> Extract:
○ ○ ○ ○

|
From: | Paul Eggert |
Subject: | bug#23595: 25.1.50; file with chinese/japanse chars, vc-diff fails (HG, Git, RCS) |
Date: | Tue, 24 May 2016 23:19:01 -0700 |
User-agent: | Mozilla/5.0 (X11; Linux x86_64; rv:38.0) Gecko/20100101 Thunderbird/38.8.0 |
Eli Zaretskii wrote:
What Emacs should do is bind coding-system-for-read to utf-8 in this case (not leave it unbound as in your patch), under the assumption that the user used the procedure outlined by Paul.
I don't see how this would work for files like etc/HELLO, which use iso-2022-jp. But perhaps the above comment is obsolete now.
ascii-compatible-p is not the right test, the right one is mime-text-unsuitable-p; and the test should be reversed, i.e. this: (coding-system-get CODING-SYSTEM :mime-text-unsuitable-p) should return nil for CODING-SYSTEM to be usable.

○ ○ ○ ○

> Source data:
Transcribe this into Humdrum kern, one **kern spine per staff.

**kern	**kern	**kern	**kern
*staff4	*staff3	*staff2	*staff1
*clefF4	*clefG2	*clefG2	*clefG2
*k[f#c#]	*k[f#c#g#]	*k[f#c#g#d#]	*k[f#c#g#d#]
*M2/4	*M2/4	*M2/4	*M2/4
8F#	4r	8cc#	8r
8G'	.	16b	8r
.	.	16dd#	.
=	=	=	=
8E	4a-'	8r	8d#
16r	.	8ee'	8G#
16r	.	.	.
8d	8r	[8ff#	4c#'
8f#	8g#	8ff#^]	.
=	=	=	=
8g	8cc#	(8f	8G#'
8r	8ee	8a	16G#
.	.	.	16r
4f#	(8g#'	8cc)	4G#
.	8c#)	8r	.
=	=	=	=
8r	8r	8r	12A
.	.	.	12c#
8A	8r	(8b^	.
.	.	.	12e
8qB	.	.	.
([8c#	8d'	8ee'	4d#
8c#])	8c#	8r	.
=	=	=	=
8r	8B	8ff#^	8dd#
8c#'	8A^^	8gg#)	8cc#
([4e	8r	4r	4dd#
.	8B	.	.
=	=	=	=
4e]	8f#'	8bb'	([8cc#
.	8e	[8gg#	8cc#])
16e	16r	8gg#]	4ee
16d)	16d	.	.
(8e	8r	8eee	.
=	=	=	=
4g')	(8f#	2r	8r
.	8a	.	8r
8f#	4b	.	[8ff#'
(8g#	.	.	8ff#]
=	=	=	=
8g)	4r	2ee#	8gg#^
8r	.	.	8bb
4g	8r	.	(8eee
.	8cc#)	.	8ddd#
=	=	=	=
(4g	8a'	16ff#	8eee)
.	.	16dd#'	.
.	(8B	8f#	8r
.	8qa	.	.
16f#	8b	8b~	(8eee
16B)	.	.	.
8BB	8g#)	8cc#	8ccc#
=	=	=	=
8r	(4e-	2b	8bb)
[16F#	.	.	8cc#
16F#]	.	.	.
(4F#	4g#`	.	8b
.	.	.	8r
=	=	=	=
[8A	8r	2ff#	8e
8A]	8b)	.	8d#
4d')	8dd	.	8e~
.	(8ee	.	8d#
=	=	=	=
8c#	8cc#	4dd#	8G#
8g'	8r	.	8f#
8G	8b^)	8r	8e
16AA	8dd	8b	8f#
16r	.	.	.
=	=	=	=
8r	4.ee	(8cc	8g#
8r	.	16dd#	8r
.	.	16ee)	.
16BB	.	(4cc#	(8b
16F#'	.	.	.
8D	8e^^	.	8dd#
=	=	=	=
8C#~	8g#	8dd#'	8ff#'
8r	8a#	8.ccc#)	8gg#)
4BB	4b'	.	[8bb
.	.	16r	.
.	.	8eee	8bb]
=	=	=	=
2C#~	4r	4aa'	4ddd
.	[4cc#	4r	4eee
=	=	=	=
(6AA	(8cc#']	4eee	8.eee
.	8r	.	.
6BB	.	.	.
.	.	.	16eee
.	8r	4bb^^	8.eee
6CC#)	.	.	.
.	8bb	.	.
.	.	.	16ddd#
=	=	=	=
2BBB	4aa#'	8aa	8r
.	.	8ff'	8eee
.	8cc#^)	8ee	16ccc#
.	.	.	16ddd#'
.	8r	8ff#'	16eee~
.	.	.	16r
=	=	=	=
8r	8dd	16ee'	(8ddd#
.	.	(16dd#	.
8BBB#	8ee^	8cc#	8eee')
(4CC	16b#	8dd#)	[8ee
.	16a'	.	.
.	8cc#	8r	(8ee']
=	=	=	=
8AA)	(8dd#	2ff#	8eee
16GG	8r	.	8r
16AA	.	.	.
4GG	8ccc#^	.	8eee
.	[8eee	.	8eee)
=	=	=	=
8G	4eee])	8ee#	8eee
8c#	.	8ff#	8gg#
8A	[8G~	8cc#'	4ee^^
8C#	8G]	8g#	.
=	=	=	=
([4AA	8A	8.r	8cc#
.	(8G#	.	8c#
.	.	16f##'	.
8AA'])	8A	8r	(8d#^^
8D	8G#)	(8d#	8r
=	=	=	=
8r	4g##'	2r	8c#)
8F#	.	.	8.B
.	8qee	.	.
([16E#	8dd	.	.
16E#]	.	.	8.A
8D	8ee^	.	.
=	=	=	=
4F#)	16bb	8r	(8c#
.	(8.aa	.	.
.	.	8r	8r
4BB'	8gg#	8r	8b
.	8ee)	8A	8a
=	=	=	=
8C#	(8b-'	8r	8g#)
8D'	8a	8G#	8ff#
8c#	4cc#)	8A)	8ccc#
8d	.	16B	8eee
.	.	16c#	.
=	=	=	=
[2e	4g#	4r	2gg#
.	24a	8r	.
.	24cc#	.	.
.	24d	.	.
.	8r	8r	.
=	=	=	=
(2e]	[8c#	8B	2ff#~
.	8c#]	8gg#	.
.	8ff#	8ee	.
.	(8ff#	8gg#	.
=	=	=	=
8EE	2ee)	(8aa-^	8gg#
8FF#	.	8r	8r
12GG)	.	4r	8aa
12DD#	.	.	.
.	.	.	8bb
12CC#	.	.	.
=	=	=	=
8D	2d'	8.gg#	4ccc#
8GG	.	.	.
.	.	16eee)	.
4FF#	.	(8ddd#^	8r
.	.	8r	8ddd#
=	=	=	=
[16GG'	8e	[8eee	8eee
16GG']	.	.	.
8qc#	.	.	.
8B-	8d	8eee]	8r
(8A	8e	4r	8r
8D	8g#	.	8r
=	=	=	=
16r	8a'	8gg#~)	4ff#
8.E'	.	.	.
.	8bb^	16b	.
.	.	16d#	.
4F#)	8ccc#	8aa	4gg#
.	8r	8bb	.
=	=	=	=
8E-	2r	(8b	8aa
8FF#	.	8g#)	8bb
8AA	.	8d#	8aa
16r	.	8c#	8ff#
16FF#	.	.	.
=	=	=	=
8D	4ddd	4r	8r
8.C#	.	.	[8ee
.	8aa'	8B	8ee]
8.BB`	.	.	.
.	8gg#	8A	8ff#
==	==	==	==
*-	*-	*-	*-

○ ○ ○ ○

> What is needed: List the field names that appear in the header of the bug email.

> The completed task: From, Subject, Date, User-agent